Mais ce que je suis, je le suis par la grâce de Dieu, et sa grâce, venant en moi, n’a pas été stérile. Je me suis donné de la peine plus que tous les autres ; à vrai dire, ce n’est pas moi, c’est la grâce de Dieu avec moi.
Bref, qu’il s’agisse de moi ou des autres, voilà ce que nous proclamons, voilà ce que vous croyez.

 

Alléluia, alléluia, alléluia.

Je vous donne un commandement nouveau:
aimez-vous les uns les autres.

Alléluia, alléluia, alléluia.

Jusqu'à présent, l'apôtre a voulu mettre de l'ordre dans la communauté de Corinthe. Il a résolu certaines questions morales et établi des règles de comportement, notamment dans les assemblées liturgiques. Il aborde à présent le mystère central de la foi qui est aussi le cœur de la célébration liturgique à laquelle l'apôtre porte, dans cette lettre, une attention particulière : le mystère de la résurrection de Jésus. C'est le cœur de l'Évangile que Paul a annoncé : « Je vous rappelle, frères, l'Évangile que je vous ai annoncé, que vous avez reçu et dans lequel vous demeurez fermes » (v. 1). Mais seulement : « Si vous le gardez tel que je vous l'ai annoncé » (v. 2), prévient l'apôtre. La foi chrétienne est, dans son contenu aussi, un don que l'on reçoit. Il y a en son centre la résurrection de Jésus de la mort avec son corps. L'apôtre s'élève avec violence contre ceux qui affirment qu'il n'y a pas de résurrection des morts (v. 13).
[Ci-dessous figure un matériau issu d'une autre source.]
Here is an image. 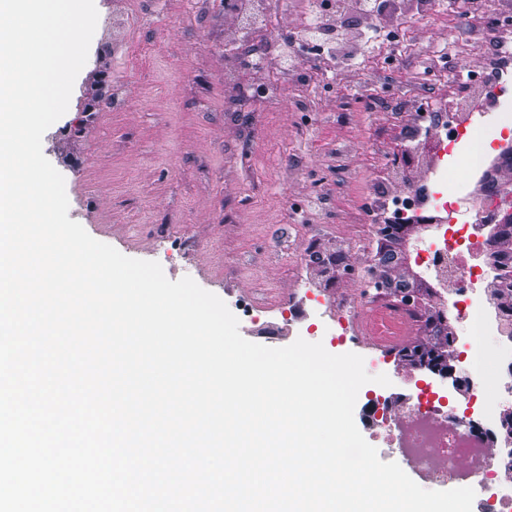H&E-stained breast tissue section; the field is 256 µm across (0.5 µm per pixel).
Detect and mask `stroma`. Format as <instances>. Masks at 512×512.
<instances>
[{
    "mask_svg": "<svg viewBox=\"0 0 512 512\" xmlns=\"http://www.w3.org/2000/svg\"><path fill=\"white\" fill-rule=\"evenodd\" d=\"M98 23L85 66L78 74L67 112L45 132L42 150L63 175L69 219L94 239L121 254L159 262L166 277H191L219 296L232 312L242 297L263 290L269 301L287 299L296 283L289 273L298 240L315 235L326 253H343L356 264L370 263L376 239L369 230L342 223L358 208L365 184L391 155L406 151L390 119L368 109L369 77L359 63L337 84L330 100L316 107L317 119L301 126L287 105L259 114L255 149L249 165H233V120L224 113L221 67L224 10L204 16L185 10L174 19L170 0H143L133 15L129 57L100 55L112 39V0H95ZM123 81L124 106H106L90 121L82 109L98 88L101 74ZM355 144L350 158L337 145ZM307 160L327 176L335 199L334 215L312 223L290 221L288 196L308 199L311 187L292 178L289 156ZM244 214L240 223L224 221L225 208ZM312 304L296 321L269 315L240 319L241 335L268 347H284L297 338L320 342L328 352L344 354L348 345L332 343L323 331H310ZM357 354L375 359L390 386L361 387L355 423L382 461L399 451L376 435L384 402L411 394L412 379L440 387L461 421L473 415L472 391L371 346Z\"/></svg>",
    "mask_w": 512,
    "mask_h": 512,
    "instance_id": "1",
    "label": "stroma"
}]
</instances>
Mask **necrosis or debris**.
Wrapping results in <instances>:
<instances>
[{
    "mask_svg": "<svg viewBox=\"0 0 512 512\" xmlns=\"http://www.w3.org/2000/svg\"><path fill=\"white\" fill-rule=\"evenodd\" d=\"M363 0H223L224 18L234 38L224 51V109L260 112L281 93L288 74L305 72L315 94L323 96L345 79L346 61L357 46L340 24L347 8ZM463 11L481 16L465 37L468 54L479 56L453 109L439 108L436 97L452 83L447 56L417 57L409 40L414 22L445 23L447 0H392L385 19L370 18L376 53L366 67L385 88L391 112L409 153L392 156L387 177L375 178L364 205L344 221L369 229L381 224L438 225L434 243L420 260L439 281L440 309L475 319L465 356L489 349L497 367L499 393H512V303L493 302L488 287L512 284V247L490 241L498 224L512 214V114L502 112L486 128L478 112L499 104L512 83V54L499 44L512 37V0H460ZM417 60V90L400 94L395 81L399 58ZM482 141L485 164L473 171L472 190L457 195L445 183L449 165L466 166L473 141ZM340 279L355 292L337 295L328 305L339 339L360 345L359 317L368 314L383 350L394 349L401 332L420 319L415 298L381 299L367 286L361 266L338 261ZM500 405L485 406L479 420L458 427L454 409L437 392L416 389L415 397L388 409L384 432L408 455L427 490L455 481L458 486L490 487L476 499V512H512V434L499 419Z\"/></svg>",
    "mask_w": 512,
    "mask_h": 512,
    "instance_id": "obj_1",
    "label": "necrosis or debris"
}]
</instances>
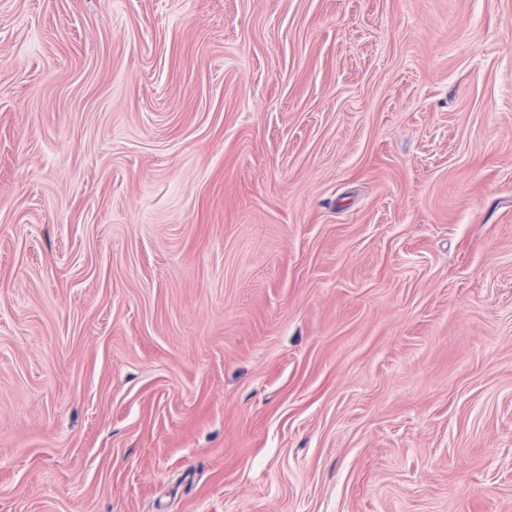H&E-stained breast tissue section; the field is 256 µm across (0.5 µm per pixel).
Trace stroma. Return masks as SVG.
<instances>
[{"label":"stroma","instance_id":"obj_1","mask_svg":"<svg viewBox=\"0 0 512 512\" xmlns=\"http://www.w3.org/2000/svg\"><path fill=\"white\" fill-rule=\"evenodd\" d=\"M0 512H512V0H0Z\"/></svg>","mask_w":512,"mask_h":512}]
</instances>
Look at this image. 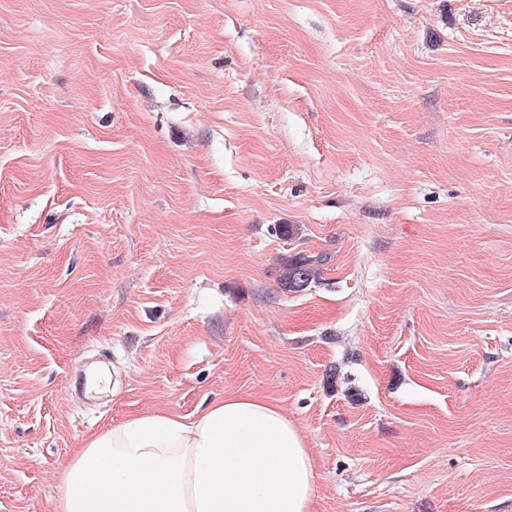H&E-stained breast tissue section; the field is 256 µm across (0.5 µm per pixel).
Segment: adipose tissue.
<instances>
[{"mask_svg": "<svg viewBox=\"0 0 512 512\" xmlns=\"http://www.w3.org/2000/svg\"><path fill=\"white\" fill-rule=\"evenodd\" d=\"M302 430L275 402L231 393L194 416H128L55 475L53 512H311Z\"/></svg>", "mask_w": 512, "mask_h": 512, "instance_id": "1", "label": "adipose tissue"}]
</instances>
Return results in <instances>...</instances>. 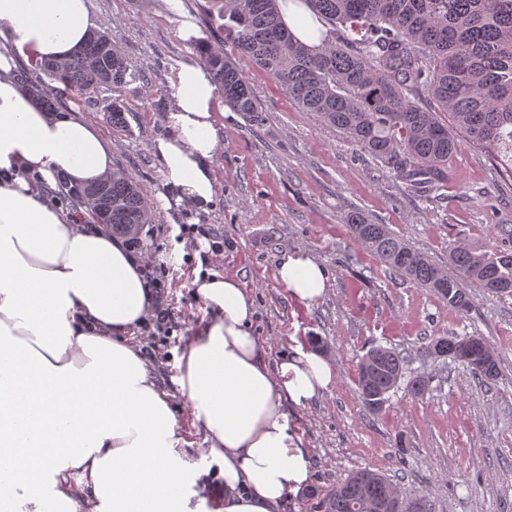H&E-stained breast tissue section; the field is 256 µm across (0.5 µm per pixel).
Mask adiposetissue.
<instances>
[{
  "mask_svg": "<svg viewBox=\"0 0 512 512\" xmlns=\"http://www.w3.org/2000/svg\"><path fill=\"white\" fill-rule=\"evenodd\" d=\"M279 6L295 39L319 45L323 25L302 0ZM93 27L88 0H0V41L45 61L68 58ZM209 95L184 75L182 142L160 145L202 197L209 183L196 159L215 147L201 108ZM0 171V467L13 491L35 504L52 497L60 512H190L172 394L131 341L155 306L142 263L105 228L67 220L25 177L90 185L113 173L112 149L73 115L42 110L2 54ZM277 278L307 303L328 290L309 256L283 255ZM197 290L212 316L187 344L176 383L223 465L222 512H282L310 475L287 406L320 397L332 367L299 349L271 368L236 276L203 277Z\"/></svg>",
  "mask_w": 512,
  "mask_h": 512,
  "instance_id": "1",
  "label": "adipose tissue"
}]
</instances>
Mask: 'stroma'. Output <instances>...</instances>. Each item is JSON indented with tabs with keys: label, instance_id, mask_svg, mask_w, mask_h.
I'll list each match as a JSON object with an SVG mask.
<instances>
[{
	"label": "stroma",
	"instance_id": "obj_1",
	"mask_svg": "<svg viewBox=\"0 0 512 512\" xmlns=\"http://www.w3.org/2000/svg\"><path fill=\"white\" fill-rule=\"evenodd\" d=\"M205 0H89L97 31L122 52L135 81L102 87L100 98L126 103L129 126L113 131L96 106L62 95L57 109L83 120L112 147L116 170L133 177L153 221L139 253L167 281L165 302L177 328L161 345L148 327L133 341L159 383L172 391V411L187 443L184 460L195 480L190 506L214 512L222 488L217 464L206 458L205 434L191 401L178 395L180 358L211 311L198 294L197 275H236L254 296V335L269 345L271 366L325 341L333 381L316 400L289 405L288 422L308 459L312 486L326 488L358 469L393 480L403 496L429 512H512V295L471 289L460 313L427 289L391 278L353 238L346 217L359 212L389 225L439 267L449 244L481 243L512 229V183L500 178L480 151L451 156L453 179L422 194L398 182L384 163L364 154L336 128L301 111L271 75L248 58L234 62L252 88L259 122L231 111L219 91L206 104L216 147L198 166L212 189L202 198L171 172L160 142L180 134V78L204 74L194 41L224 43L210 30ZM224 237L212 257L204 236ZM314 257L329 277L327 294L306 304L277 279L282 254ZM479 335L499 360L497 382H479L455 359L437 360L423 349L434 336ZM400 351L408 375L429 377L420 396L391 392L381 411L364 409L356 369L371 343Z\"/></svg>",
	"mask_w": 512,
	"mask_h": 512
}]
</instances>
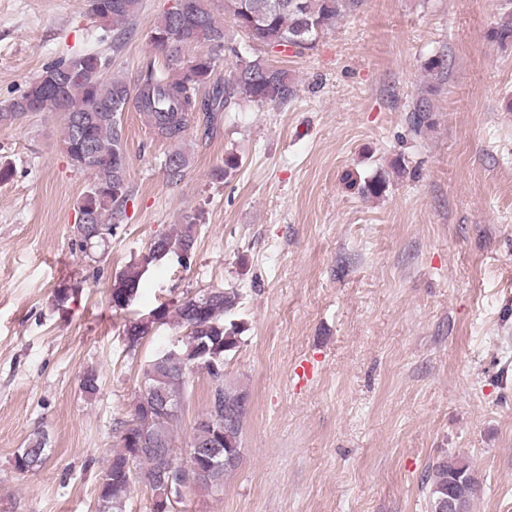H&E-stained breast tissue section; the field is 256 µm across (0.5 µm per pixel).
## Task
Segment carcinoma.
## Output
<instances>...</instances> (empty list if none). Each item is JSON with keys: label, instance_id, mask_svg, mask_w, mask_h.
I'll use <instances>...</instances> for the list:
<instances>
[{"label": "carcinoma", "instance_id": "1", "mask_svg": "<svg viewBox=\"0 0 512 512\" xmlns=\"http://www.w3.org/2000/svg\"><path fill=\"white\" fill-rule=\"evenodd\" d=\"M358 0H180V10L165 11L149 32L150 43L165 53L167 72L150 71L138 86L131 87L120 78L105 77L111 60L96 53L73 54L44 67L52 76L47 90L66 108L80 106L75 113L83 128L78 140L74 120L62 117L61 145L71 165L90 176L88 190L78 202L84 219L75 223L74 237L82 251L105 243L111 234L110 221L122 214L130 193L127 182L129 160L125 146L123 112L129 108L144 113L154 133L172 142L164 156L163 172L177 183L190 166V155L181 146L191 117L197 112L206 118L204 135L217 129L220 114L246 102L284 104L294 94L288 72L259 58L243 57L247 47L229 46L237 61L229 66L224 80L216 76L221 52L226 47V31L220 12L231 15L234 25L248 42V47L307 49L319 32L331 25L342 2ZM141 0H96L93 17L112 28V52H119L133 35V22ZM491 39L502 49L512 46V12L508 20L491 31ZM205 44L211 52L186 56V52ZM40 90L27 87L0 108V124H14L37 111ZM196 245L195 218L186 219L171 234L158 237L142 258L116 273L111 288L115 308L129 306L137 297L148 267L168 255L193 257ZM240 294L234 289H215L187 296L175 303L155 308V321L174 323L186 329L181 346L162 352L144 368L142 387L130 418L117 423L118 449L103 471L97 502L105 512H126L132 489L137 484L154 493H165L170 473L168 465L181 460L173 438V426L179 419L180 403L191 375L203 370L211 386L204 417L217 418L224 431L221 443L224 457H240L241 434L246 418L247 392L224 384V359L243 342V326L234 319ZM153 331V323L143 319L126 324L124 336L129 350H136ZM167 402V410L147 415L146 402ZM125 431L146 432L151 445L140 453L122 439ZM46 434L32 433L24 448L15 456V468L22 472L38 469L45 456ZM234 466L210 467L195 473L187 489L208 494L222 492L224 476ZM470 464L459 458L443 456L429 467V512H440L452 499L459 512H468L480 479L466 476Z\"/></svg>", "mask_w": 512, "mask_h": 512}]
</instances>
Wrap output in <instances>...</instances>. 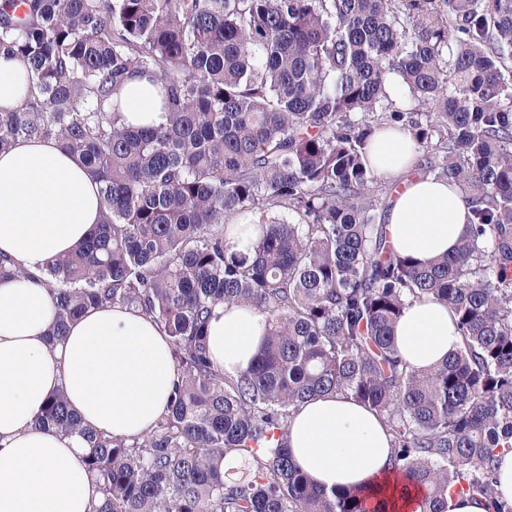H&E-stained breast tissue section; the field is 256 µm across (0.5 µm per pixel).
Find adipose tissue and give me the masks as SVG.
Returning <instances> with one entry per match:
<instances>
[{
    "label": "adipose tissue",
    "mask_w": 512,
    "mask_h": 512,
    "mask_svg": "<svg viewBox=\"0 0 512 512\" xmlns=\"http://www.w3.org/2000/svg\"><path fill=\"white\" fill-rule=\"evenodd\" d=\"M28 86L26 65L0 54V112L19 110ZM122 99L127 124L161 122L152 79L132 78ZM368 161L395 183L384 213L395 250L423 263L452 252L469 231L468 205L456 185L413 174L409 133H377ZM102 220L99 185L79 156L37 139L0 152V253L22 270L0 279V512H91L99 501L81 437L35 424L56 393L65 394L84 426L127 438L147 432L168 404L176 378L168 340L137 313L91 309L61 342L48 340L55 306L40 280L43 267ZM268 330L266 316L253 308H217L207 336L214 367L232 375L245 370ZM395 340L418 370L445 360L461 342L447 304L430 297L406 307ZM288 450L325 488L368 490L377 512H420V490L390 464L382 418L352 398L301 405L289 424Z\"/></svg>",
    "instance_id": "adipose-tissue-1"
}]
</instances>
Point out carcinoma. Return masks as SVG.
I'll return each mask as SVG.
<instances>
[{"instance_id": "carcinoma-1", "label": "carcinoma", "mask_w": 512, "mask_h": 512, "mask_svg": "<svg viewBox=\"0 0 512 512\" xmlns=\"http://www.w3.org/2000/svg\"><path fill=\"white\" fill-rule=\"evenodd\" d=\"M0 51L31 74L0 112V151L53 138L100 183L104 223L45 266L50 340L121 305L164 331L176 367L143 437L83 426L62 393L36 419L83 437L94 512H370L365 491L328 492L288 453L292 412L325 395L383 417L421 512L450 494L512 512L495 488L512 448V0H0ZM137 74L160 82L157 126L123 121ZM394 78L416 107L389 101ZM384 127L470 205L453 255L418 262L376 223L389 189L365 156ZM248 218L244 253L224 229ZM423 297L462 343L415 370L394 330ZM230 304L269 323L235 375L207 347Z\"/></svg>"}]
</instances>
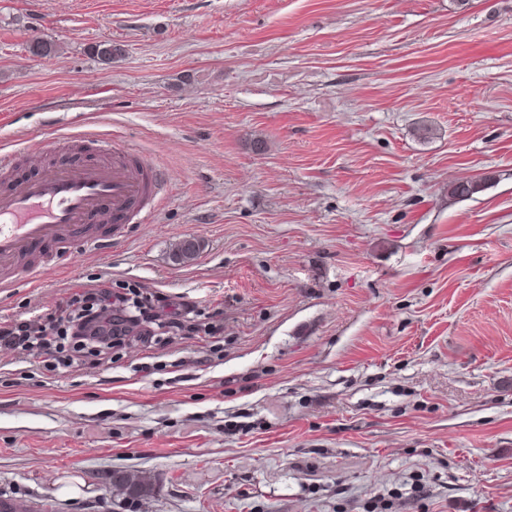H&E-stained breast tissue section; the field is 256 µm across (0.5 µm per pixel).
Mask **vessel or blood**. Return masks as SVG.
<instances>
[{
	"label": "vessel or blood",
	"mask_w": 512,
	"mask_h": 512,
	"mask_svg": "<svg viewBox=\"0 0 512 512\" xmlns=\"http://www.w3.org/2000/svg\"><path fill=\"white\" fill-rule=\"evenodd\" d=\"M161 188L159 170L115 144L10 181L0 189V270L27 258V277L41 275L53 256L91 243L88 225L149 219Z\"/></svg>",
	"instance_id": "vessel-or-blood-1"
}]
</instances>
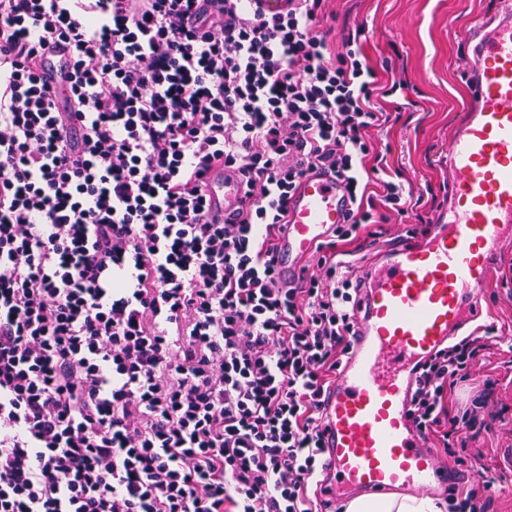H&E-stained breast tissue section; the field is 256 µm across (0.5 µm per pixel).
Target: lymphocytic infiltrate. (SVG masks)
I'll use <instances>...</instances> for the list:
<instances>
[{"instance_id": "1", "label": "lymphocytic infiltrate", "mask_w": 512, "mask_h": 512, "mask_svg": "<svg viewBox=\"0 0 512 512\" xmlns=\"http://www.w3.org/2000/svg\"><path fill=\"white\" fill-rule=\"evenodd\" d=\"M330 0H0V512H322V396L349 354L369 242L417 234L389 114ZM71 49L68 93L42 76ZM237 172L234 218L205 178ZM342 179L348 223L276 273L288 197ZM478 327L419 370L416 428L486 472L512 430Z\"/></svg>"}]
</instances>
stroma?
Here are the masks:
<instances>
[{
	"label": "stroma",
	"mask_w": 512,
	"mask_h": 512,
	"mask_svg": "<svg viewBox=\"0 0 512 512\" xmlns=\"http://www.w3.org/2000/svg\"><path fill=\"white\" fill-rule=\"evenodd\" d=\"M494 0H336L335 31L357 36L380 73L405 70L409 84L386 98L390 121L375 139L391 169L416 182V192L435 217L447 199L441 160L448 135L468 103L462 78L467 46L463 39L475 20L488 14ZM512 299V251L497 261L485 291L483 324L494 343L512 344V318L501 307ZM490 493L496 512H512V434L486 433Z\"/></svg>",
	"instance_id": "obj_1"
}]
</instances>
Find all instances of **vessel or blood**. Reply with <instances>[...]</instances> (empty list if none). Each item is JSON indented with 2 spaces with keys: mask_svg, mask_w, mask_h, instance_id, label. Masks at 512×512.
Masks as SVG:
<instances>
[{
  "mask_svg": "<svg viewBox=\"0 0 512 512\" xmlns=\"http://www.w3.org/2000/svg\"><path fill=\"white\" fill-rule=\"evenodd\" d=\"M468 41L463 77L472 104L448 138V207L428 233L372 253L354 272L362 283L355 339L324 397L326 474L340 500L350 490L428 496L469 479L408 415L416 368L479 318L493 258L512 239V0H495ZM206 195L210 217L225 219L238 205L240 182L210 171ZM350 209L336 176L300 179L278 239L279 278L297 279Z\"/></svg>",
  "mask_w": 512,
  "mask_h": 512,
  "instance_id": "b4317fda",
  "label": "vessel or blood"
}]
</instances>
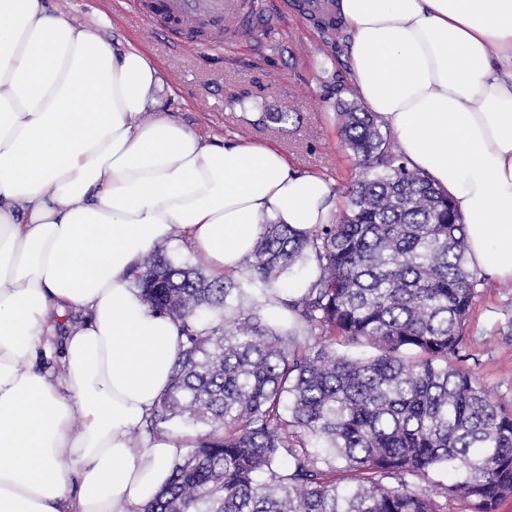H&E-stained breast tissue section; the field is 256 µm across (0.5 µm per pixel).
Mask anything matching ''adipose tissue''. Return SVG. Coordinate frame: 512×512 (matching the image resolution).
<instances>
[{
    "instance_id": "1",
    "label": "adipose tissue",
    "mask_w": 512,
    "mask_h": 512,
    "mask_svg": "<svg viewBox=\"0 0 512 512\" xmlns=\"http://www.w3.org/2000/svg\"><path fill=\"white\" fill-rule=\"evenodd\" d=\"M357 96L512 280V0H336ZM160 68L46 0H0V512H143L184 436L146 433L181 352L131 273L179 228L213 274L267 224L334 223L324 176L208 143L166 115ZM57 375L33 362L71 309Z\"/></svg>"
}]
</instances>
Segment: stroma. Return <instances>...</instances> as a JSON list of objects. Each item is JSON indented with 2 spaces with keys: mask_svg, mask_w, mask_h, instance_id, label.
<instances>
[{
  "mask_svg": "<svg viewBox=\"0 0 512 512\" xmlns=\"http://www.w3.org/2000/svg\"><path fill=\"white\" fill-rule=\"evenodd\" d=\"M78 24H101L106 41L141 45L171 90L163 105L206 140L237 138L280 151L298 171L332 179L337 189L359 176L341 143L336 103L354 100L350 37L316 20L291 21L281 0H262L263 20L232 49L175 46L161 18L140 17L124 0H49ZM257 97L256 109L231 105L232 95ZM263 112H288L286 130L259 128ZM466 364L489 398L512 409V283L482 277L463 328Z\"/></svg>",
  "mask_w": 512,
  "mask_h": 512,
  "instance_id": "1",
  "label": "stroma"
}]
</instances>
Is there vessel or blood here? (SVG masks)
<instances>
[{
	"instance_id": "obj_1",
	"label": "vessel or blood",
	"mask_w": 512,
	"mask_h": 512,
	"mask_svg": "<svg viewBox=\"0 0 512 512\" xmlns=\"http://www.w3.org/2000/svg\"><path fill=\"white\" fill-rule=\"evenodd\" d=\"M147 16H162L170 31H206L211 42L233 44L259 9V0H130Z\"/></svg>"
}]
</instances>
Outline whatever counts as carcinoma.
I'll list each match as a JSON object with an SVG mask.
<instances>
[{"label": "carcinoma", "mask_w": 512, "mask_h": 512, "mask_svg": "<svg viewBox=\"0 0 512 512\" xmlns=\"http://www.w3.org/2000/svg\"><path fill=\"white\" fill-rule=\"evenodd\" d=\"M337 118L362 170L345 210L305 232L264 225L239 270L265 296L315 266L310 288L281 300L292 322L165 245L133 272L183 339L148 431L208 428L144 512H440L424 487L440 468L453 475L441 494L470 512L512 496V413L462 365L479 285L464 218L374 113L341 102ZM339 338L375 354L340 355Z\"/></svg>", "instance_id": "cac0c4a2"}]
</instances>
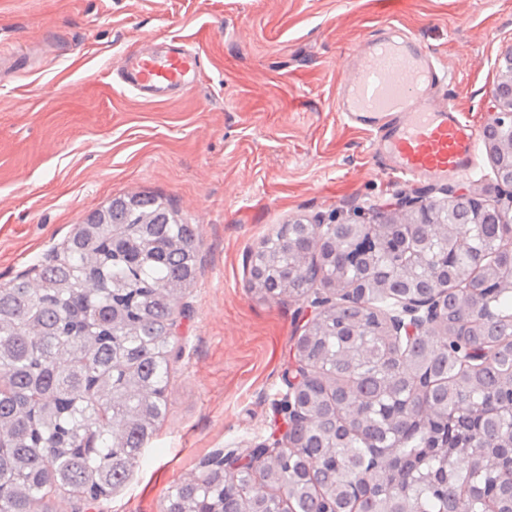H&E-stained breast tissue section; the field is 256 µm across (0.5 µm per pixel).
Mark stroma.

S'il n'y a pas de résurrection des morts, on annule celle-là même de Jésus et, par conséquent, tant l'Évangile que la foi sont rendus vains. Quant au salut, il consiste précisément en ceci : Jésus est ressuscité d'entre les morts pour devenir le Premier-Né, « prémices de ceux qui se sont endormis », c'est-à-dire le premier des enfants de Dieu qui se réveille à la vie et qui atteint la plénitude du salut. Jésus en donna un avant-goût à ses disciples quand, après Pâques, il demeura avec eux pendant quarante jours. Ils purent voir de leurs yeux que Jésus, qui avait été crucifié, était ressuscité et avait vaincu la mort. A partir du matin de Pâques, les disciples, encore en proie à l'incrédulité, purent constater que la mort n'avait plus un pouvoir définitif. Jésus avait vaincu la mort. Si la « tête » du corps est ressuscitée, les autres membres, les disciples, ressusciteront eux aussi de la mort. Les disciples de Jésus de tous les temps, nous compris, marchons vers l'accomplissement de la résurrection qui adviendra à la fin des temps, lorsque Dieu sera tout en tous. C'est le mystère que nous célébrons chaque dimanche dans l'eucharistie. L'Église nous fait dire, après la consécration : « Nous proclamons ta mort Seigneur Jésus, nous célébrons ta résurrection, nous attendons ta venue dans la gloire ». Vivons d'ores et déjà ce que nous vivrons pleinement à la fin des temps.